Go to the line containing "5: (303, 258, 0.44)" in the listing below. Output that line and each later one exactly.

# # # # #

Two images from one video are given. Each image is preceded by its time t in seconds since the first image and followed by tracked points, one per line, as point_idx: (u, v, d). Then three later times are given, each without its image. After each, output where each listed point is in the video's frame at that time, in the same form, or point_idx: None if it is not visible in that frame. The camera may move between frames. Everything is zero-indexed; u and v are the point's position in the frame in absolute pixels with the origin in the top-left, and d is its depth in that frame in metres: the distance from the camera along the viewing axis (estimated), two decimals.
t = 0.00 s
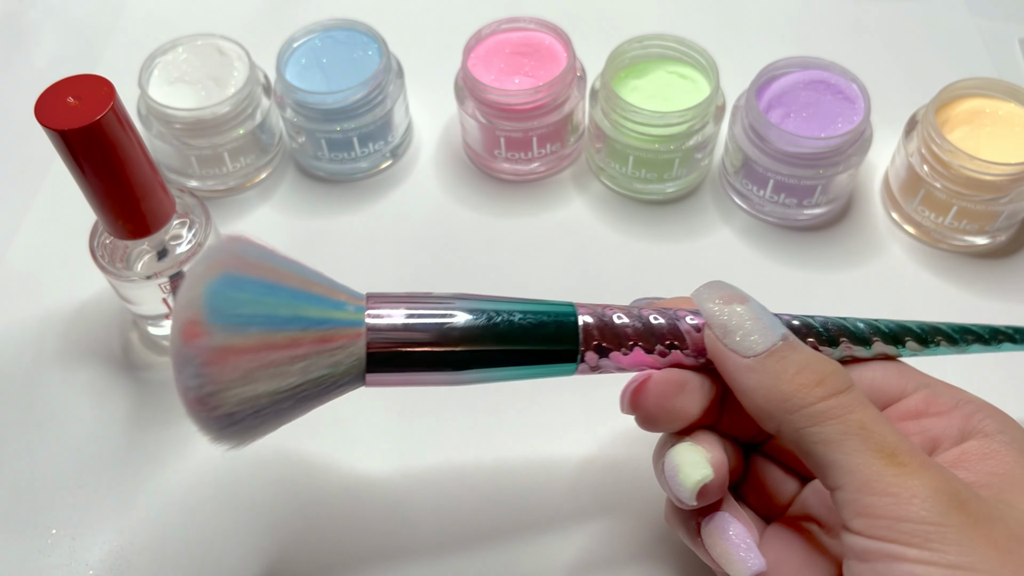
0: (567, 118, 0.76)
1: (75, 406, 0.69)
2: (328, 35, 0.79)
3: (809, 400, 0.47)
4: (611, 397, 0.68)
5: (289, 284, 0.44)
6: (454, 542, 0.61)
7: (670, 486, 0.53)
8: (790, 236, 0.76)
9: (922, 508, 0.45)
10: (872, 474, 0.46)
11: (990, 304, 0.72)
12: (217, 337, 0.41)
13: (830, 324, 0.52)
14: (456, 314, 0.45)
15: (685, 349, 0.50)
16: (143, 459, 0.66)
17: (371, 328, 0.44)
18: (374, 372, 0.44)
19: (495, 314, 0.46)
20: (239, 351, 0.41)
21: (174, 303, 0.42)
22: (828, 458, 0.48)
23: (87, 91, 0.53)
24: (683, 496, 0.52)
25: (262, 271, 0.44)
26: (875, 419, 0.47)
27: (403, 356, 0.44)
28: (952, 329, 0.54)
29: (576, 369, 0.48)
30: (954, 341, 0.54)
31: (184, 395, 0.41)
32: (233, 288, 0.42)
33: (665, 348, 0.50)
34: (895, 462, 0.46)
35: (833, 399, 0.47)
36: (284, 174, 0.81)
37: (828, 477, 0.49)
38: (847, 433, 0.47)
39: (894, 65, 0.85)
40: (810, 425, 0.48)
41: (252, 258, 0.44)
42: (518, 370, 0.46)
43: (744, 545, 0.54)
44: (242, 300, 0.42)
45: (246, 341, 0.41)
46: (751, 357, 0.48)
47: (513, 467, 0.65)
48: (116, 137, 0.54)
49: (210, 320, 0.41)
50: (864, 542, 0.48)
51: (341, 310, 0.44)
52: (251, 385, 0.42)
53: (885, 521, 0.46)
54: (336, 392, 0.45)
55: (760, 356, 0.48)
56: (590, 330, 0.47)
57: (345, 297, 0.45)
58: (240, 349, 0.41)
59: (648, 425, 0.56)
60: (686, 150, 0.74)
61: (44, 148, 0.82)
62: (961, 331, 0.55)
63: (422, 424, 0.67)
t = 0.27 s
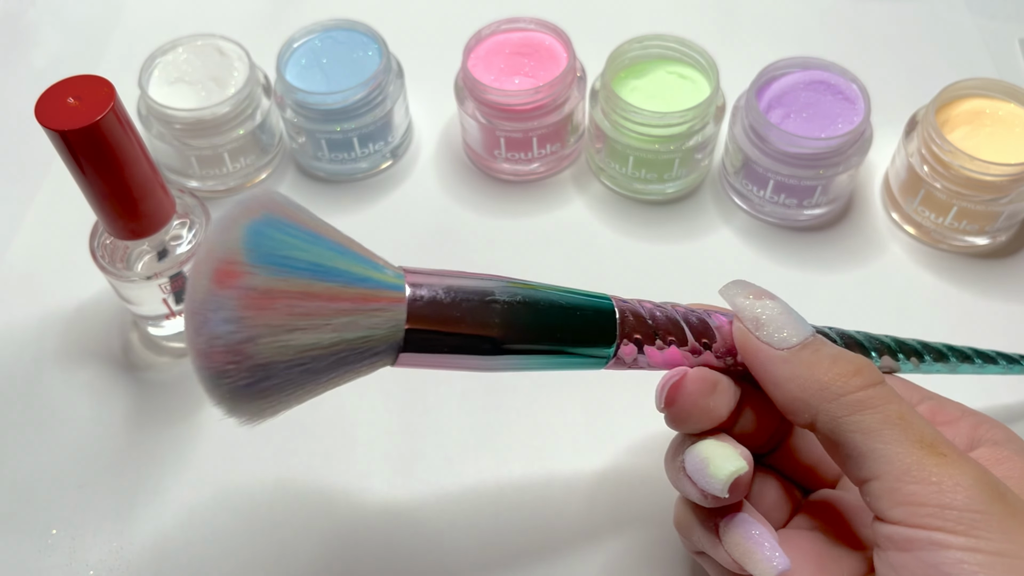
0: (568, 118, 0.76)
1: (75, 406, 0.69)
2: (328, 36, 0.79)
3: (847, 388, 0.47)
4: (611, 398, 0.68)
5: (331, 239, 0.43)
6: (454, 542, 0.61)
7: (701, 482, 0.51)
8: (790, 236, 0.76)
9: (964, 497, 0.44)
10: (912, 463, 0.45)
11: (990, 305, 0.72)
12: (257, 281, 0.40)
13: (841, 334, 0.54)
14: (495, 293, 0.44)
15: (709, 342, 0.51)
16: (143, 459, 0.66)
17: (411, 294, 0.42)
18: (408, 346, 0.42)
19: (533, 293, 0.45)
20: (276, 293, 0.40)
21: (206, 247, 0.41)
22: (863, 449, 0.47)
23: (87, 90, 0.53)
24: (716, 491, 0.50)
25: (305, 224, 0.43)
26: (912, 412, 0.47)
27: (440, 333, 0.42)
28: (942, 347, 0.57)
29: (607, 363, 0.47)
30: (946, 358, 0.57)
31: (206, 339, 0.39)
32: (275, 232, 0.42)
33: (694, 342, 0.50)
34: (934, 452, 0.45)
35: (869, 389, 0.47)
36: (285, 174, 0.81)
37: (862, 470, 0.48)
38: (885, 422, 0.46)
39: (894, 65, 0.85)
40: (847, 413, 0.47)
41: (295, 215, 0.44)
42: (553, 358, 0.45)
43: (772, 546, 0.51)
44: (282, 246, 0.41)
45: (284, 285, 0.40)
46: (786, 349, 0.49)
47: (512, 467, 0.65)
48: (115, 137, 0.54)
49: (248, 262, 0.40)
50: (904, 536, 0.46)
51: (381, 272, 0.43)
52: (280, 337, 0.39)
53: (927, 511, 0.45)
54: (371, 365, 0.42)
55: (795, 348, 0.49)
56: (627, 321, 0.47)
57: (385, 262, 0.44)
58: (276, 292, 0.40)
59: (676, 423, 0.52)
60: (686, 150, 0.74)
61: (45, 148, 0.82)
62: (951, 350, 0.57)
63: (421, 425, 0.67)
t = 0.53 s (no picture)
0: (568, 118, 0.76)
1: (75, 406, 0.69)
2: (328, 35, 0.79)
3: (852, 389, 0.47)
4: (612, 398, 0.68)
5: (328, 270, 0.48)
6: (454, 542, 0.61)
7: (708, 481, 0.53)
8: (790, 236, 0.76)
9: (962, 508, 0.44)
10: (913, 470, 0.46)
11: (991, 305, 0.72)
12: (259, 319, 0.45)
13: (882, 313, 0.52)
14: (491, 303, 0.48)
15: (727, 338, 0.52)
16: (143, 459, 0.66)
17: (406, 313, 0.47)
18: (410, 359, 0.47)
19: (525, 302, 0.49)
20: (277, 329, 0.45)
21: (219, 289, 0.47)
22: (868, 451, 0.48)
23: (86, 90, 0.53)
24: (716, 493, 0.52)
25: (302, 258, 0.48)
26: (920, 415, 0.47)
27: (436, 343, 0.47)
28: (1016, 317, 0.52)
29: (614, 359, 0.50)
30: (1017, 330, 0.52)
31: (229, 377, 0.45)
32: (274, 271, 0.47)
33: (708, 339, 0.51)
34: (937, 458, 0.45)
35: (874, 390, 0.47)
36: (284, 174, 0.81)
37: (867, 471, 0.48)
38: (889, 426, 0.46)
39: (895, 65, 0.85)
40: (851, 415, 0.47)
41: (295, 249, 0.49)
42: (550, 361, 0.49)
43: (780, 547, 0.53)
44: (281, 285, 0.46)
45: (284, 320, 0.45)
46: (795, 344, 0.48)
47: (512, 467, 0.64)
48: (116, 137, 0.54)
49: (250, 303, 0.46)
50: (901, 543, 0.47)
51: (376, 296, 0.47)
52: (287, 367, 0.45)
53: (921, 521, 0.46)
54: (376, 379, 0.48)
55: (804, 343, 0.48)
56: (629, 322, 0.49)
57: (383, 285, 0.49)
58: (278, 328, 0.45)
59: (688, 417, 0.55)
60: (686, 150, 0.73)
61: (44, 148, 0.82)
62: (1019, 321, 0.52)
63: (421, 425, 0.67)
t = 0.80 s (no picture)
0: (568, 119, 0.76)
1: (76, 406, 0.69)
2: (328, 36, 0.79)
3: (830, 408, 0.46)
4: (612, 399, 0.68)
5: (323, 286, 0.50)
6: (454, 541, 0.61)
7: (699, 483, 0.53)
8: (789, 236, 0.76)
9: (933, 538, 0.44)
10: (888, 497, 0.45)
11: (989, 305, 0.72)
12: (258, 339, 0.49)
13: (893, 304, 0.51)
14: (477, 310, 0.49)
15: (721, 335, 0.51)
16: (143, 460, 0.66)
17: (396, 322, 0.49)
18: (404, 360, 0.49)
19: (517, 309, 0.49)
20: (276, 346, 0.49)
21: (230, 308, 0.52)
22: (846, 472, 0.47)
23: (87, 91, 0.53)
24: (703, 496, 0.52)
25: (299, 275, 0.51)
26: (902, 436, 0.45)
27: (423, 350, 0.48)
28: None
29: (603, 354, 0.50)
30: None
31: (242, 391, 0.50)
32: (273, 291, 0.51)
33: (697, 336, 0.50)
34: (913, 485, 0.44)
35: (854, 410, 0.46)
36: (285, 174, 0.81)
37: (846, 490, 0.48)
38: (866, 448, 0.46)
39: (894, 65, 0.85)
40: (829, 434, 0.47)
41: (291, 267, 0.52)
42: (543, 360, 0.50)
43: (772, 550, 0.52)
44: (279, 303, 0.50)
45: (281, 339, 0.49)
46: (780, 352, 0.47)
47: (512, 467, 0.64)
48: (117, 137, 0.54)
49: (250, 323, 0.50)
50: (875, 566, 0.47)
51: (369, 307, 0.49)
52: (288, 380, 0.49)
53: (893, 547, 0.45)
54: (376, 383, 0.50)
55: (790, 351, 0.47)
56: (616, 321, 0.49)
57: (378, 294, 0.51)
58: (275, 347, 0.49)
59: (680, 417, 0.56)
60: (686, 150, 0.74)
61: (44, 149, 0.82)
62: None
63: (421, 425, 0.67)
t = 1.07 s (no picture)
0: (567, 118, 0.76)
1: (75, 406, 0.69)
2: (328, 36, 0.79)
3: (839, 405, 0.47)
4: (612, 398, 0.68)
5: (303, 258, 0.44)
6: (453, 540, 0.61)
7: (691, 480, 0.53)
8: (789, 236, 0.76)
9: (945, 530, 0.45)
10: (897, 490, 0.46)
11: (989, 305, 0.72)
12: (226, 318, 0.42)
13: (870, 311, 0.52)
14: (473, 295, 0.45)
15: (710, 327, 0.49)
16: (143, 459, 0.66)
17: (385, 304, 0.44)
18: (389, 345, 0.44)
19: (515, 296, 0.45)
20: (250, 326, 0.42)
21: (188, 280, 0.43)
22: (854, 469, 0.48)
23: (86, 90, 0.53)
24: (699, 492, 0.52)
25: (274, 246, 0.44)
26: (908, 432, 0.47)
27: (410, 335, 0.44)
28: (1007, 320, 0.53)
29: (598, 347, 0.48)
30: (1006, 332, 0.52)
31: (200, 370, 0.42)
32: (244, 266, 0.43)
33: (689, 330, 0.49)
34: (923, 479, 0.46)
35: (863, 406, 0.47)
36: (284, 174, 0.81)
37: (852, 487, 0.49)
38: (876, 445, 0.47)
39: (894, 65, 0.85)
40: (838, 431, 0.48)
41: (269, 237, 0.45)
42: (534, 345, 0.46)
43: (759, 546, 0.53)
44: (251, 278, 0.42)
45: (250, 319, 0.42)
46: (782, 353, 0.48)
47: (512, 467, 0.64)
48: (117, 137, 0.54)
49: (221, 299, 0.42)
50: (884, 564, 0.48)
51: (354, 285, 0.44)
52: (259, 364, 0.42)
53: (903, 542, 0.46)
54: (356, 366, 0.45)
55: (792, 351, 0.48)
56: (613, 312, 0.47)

# # # # #

» Answer to this problem
5: (303, 258, 0.44)
6: (453, 540, 0.61)
7: (691, 480, 0.53)
8: (789, 236, 0.76)
9: (945, 530, 0.45)
10: (897, 490, 0.46)
11: (989, 305, 0.72)
12: (226, 318, 0.42)
13: (870, 311, 0.52)
14: (473, 295, 0.45)
15: (710, 327, 0.49)
16: (143, 459, 0.66)
17: (385, 304, 0.44)
18: (389, 345, 0.44)
19: (515, 296, 0.45)
20: (250, 326, 0.42)
21: (188, 280, 0.43)
22: (854, 469, 0.48)
23: (86, 90, 0.53)
24: (699, 492, 0.52)
25: (274, 246, 0.44)
26: (908, 432, 0.47)
27: (410, 335, 0.44)
28: (1007, 320, 0.53)
29: (598, 347, 0.48)
30: (1006, 332, 0.52)
31: (200, 370, 0.42)
32: (244, 266, 0.43)
33: (689, 330, 0.49)
34: (923, 479, 0.46)
35: (863, 406, 0.47)
36: (284, 174, 0.81)
37: (852, 487, 0.49)
38: (876, 445, 0.47)
39: (894, 65, 0.85)
40: (838, 431, 0.48)
41: (269, 237, 0.45)
42: (534, 345, 0.46)
43: (759, 546, 0.53)
44: (251, 278, 0.42)
45: (250, 319, 0.42)
46: (782, 353, 0.48)
47: (512, 467, 0.64)
48: (117, 137, 0.54)
49: (221, 299, 0.42)
50: (884, 564, 0.48)
51: (354, 285, 0.44)
52: (259, 364, 0.42)
53: (903, 542, 0.46)
54: (356, 366, 0.45)
55: (792, 351, 0.48)
56: (613, 312, 0.47)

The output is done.